Did Santa ever skip your house?

Last night my daughter had a colossal tantrum. My mom was meant to come and take both her and her brother out for dinner but because my daughter was misbehaving, crying and shouting for the better part of an hour, I made her stay home. That’s right. I’m a believer that if you don’t follow through on your threats, what good are they?

My daughter was upset that she didn’t get to go play in the jungle gym after we picked her up at daycare. I got down to her level and explained that I understood that she was upset, but we don’t go to the jungle gym on Tuesdays and her grandmother was coming to pick her up to take her out. She wasn’t having any of it. About 30 minutes in, I informed her that if she continued this behaviour she would not be allowed to go out with her grandmother and brother. She didn’t stop, so I had to follow through.

When my mom came to pick up my kids, she left with tears in her eyes and one very well behaved six year old. I, however, stayed behind with a crying, misbehaving and now sad three year old (and a growing need for alcohol and Ativan).

This got me thinking… so of course I tweeted:

During this time of year, I will often say, “Santa is watching, and if you don’t behave you won’t get any presents.” If my kids don’t behave after I threaten that Santa won’t give them presents, shouldn’t I then take away the presents?

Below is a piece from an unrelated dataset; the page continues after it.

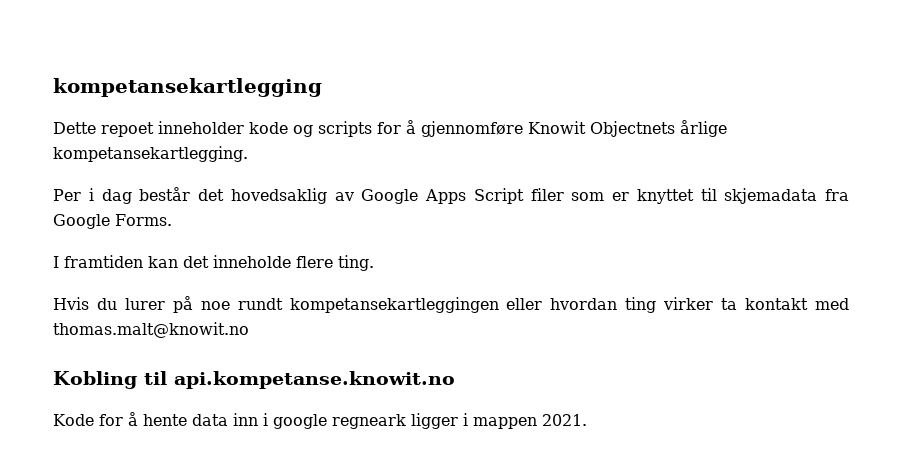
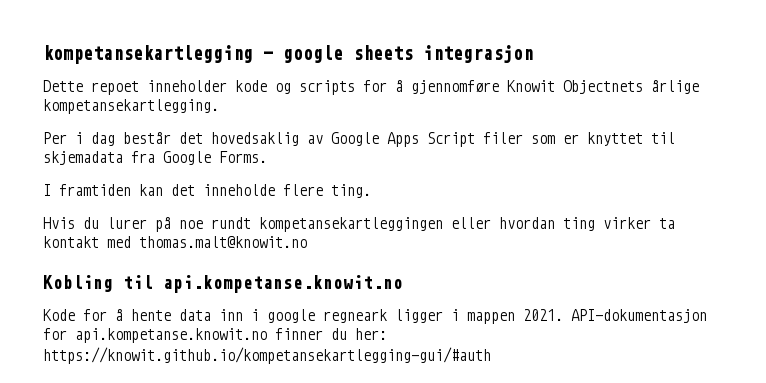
(322, 87) none -> [263,45,533,63] - google sheets integrasjon
(587, 420) none -> [571,309,707,323] [43,328,387,343] [43,347,491,364] API-dokumentasjon for api.kompetanse.knowit.no finner du her: https://knowit.github.io/kompetansekartlegging-gui/#auth

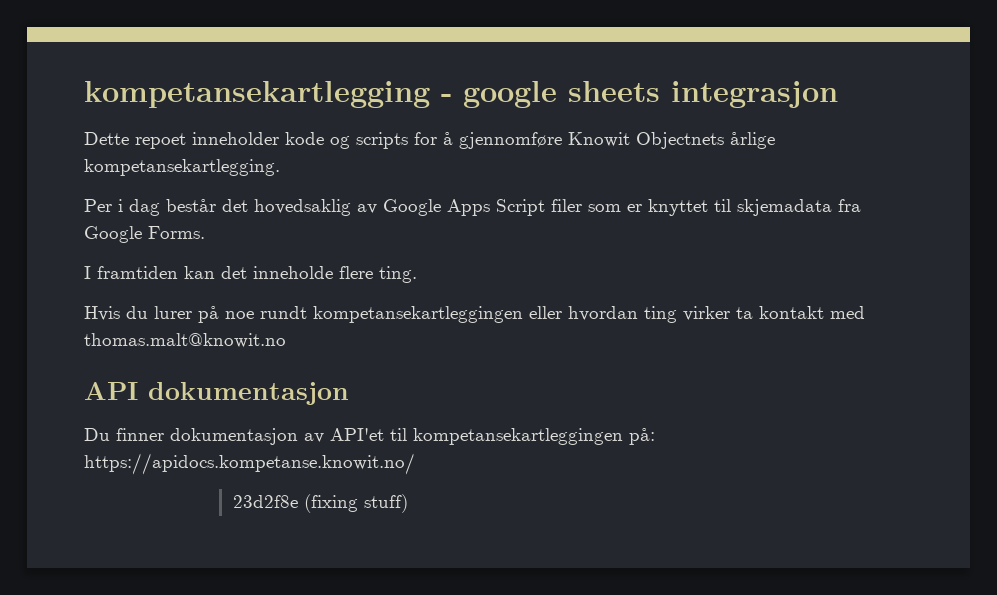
[43,275,403,293] [43,309,707,324] [43,328,387,343] [43,347,491,364] Kobling til api.kompetanse.knowit.no // Kode for å hente data inn i google regneark ligger i mappen 2021. API-dokumentasjon for api.kompetanse.knowit.no finner du her: https://knowit.github.io/kompetansekartlegging-gui/#auth -> [84,382,349,405] [84,428,655,445] [84,453,415,475] [232,494,408,513] API dokumentasjon // Du finner dokumentasjon av API'et til kompetansekartleggingen på: https://apidocs.kompetanse.knowit.no/ // 23d2f8e (fixing stuff)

I need to stop saying this. Honestly. It doesn’t really work and I’m not prepared to take away their Christmas morning. Even if it did work, great, I have kids who behave at Christmas time but what about the rest of the year? Once Christmas is over what do I use next?

People and kids alike need to behave nicely. That is the only way to coexist happily on this planet — all year round. I get that there are bad days and horrible moods but on the most part if you want to be a happy member of my family you need to behave and follow the rules. It’s pretty simple.

So, let me ask you this: Has anyone ever played the Grinch and not given a “naughty” child presents from Santa on Christmas morning? Lord knows it’s tempting to me sometimes.



  • Mary T.

    Never done that though I’ve been tempted…I did create one of those Magic Santa or PNP videos that explained to my 4 year old that she was on Santa’s “naughty” list –  but that she still had time before Christmas to “listen to mommy and daddy” and she’d be put back on the nice list again. She was glued to the computer watching the video and for the few days after followed through with her promise to be a good girl and listen to mom and dad. Reality is that she went back to her four-year old self and has thrown tantrums, yelled, misbehaved, not listened etc. I still use the “Santa isn’t bringing you any presents this year if you keep that up” but I too am afraid that I’d have to follow through with that threat and it truly would break my heart…how could I do that to my child???

  • Susantroy

    After Christmas you can always use ‘Santa said if you didn’t behave and listen I was to send your gifts back’.
    I also made PNP Santa videos.  I made a nice and a naughty one.  Depending on what kind of day my 3 year old is having I play the different videos.  When he gets the naughty one he immediately starts behaving better and when he gets the nice one he is even nicer because he is so happy.

  • Someone else’s Grandma

    You should never, ever make a threat to a child that you aren’t totally prepared to follow through on.
    First of all, they catch on to it much sooner than you think and then, when you eventually make a threat that you do plan on carrying out, it won’t work. What do you say to them then when you have essentially taught them not to expect a follow-through?
    Second, you need to measure the ‘cost’ to you and others of following through. I agree with your decision to follow through on keeping her home from the dinner date with her grandmother. The cost to you and her grandmother was probably worth it to teach the lesson.
    I’m not so sure that you want to have a similar experience happening on Christmas Day when the rest of the family is opening presents and she’s sitting on the sidelines howling. Is that how the kind of Christmas memories you want to create,not only for her but for everyone else in earshot? How will her brother feel if he is getting gifts and his sister isn’t?
    What misbehaviour on her part would be serious enough to generate the level of punishment that exclusion from the family Christmas would bring?
    Third, one of the ‘rules’ of child discipline is that it needs to occur close to the offense. If, on December 8th, she did something that brought your no-Santa threat into play, that will be long gone from her mind by December 25th. When her presents don’t appear, she won’t be capable of making that connection so it’s not an effective punishment and she won’t learn anything useful from it. The things she will take away from probably aren’t things you want her learning or remembering.